The instructor is well known, but Francoeur, still young and kind, asked he not be named, because of the respect he holds for the Braves' hitting coach, Terry Pendleton.

"That was the toughest part, telling TP," he says.

Francoeur showed up to camp a week early. Since then, he's worn out the tees, pitching machines, batting-practice pitchers and his own cheeks, he's smiling so hard. He's told Cox he wants to lead the team in spring at-bats, and spring miles.

"Nobody was looking forward to having the season over more than me," he says. "But then, nobody was looking forward to February more than me."

Well, everyone will assume the best. That's what February is for. Even Chipper Jones told him it all looked pretty good.

"And I love Chipper, don't get me wrong," Francoeur says, "but he's tough to get a compliment out of. He expects better out of me."
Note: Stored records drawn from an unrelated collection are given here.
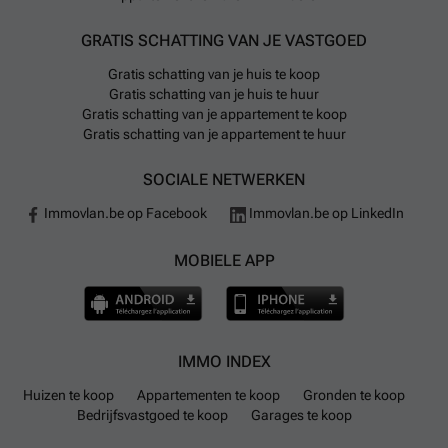
GRATIS SCHATTING VAN JE VASTGOED
Gratis schatting van je huis te koop
Gratis schatting van je huis te huur
Gratis schatting van je appartement te koop
Gratis schatting van je appartement te huur
SOCIALE NETWERKEN
Immovlan.be op Facebook
Immovlan.be op LinkedIn
MOBIELE APP
IMMO INDEX
Huizen te koop
Appartementen te koop
Gronden te koop
Bedrijfsvastgoed te koop
Garages te koop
Jones shrugged. He's got a cold or a flu or something and his old body is feeling the first few days of camp.

"He took it personally last year," Jones said. "He went out and made some good adjustments. Now, until you face live bullets, you don't know."

Here's the thing: Francoeur knows. Maybe it's youth. Maybe he's just so darned tired of failing he'll believe anything. Maybe it all scared him into working harder than he'd ever thought he'd have to.

Either way, there'd be no telling Francoeur otherwise.

"I'm ready to get out in the games, see what happens," he says, his hands high, the ball out there somewhere. "I'm going to be a completely different player."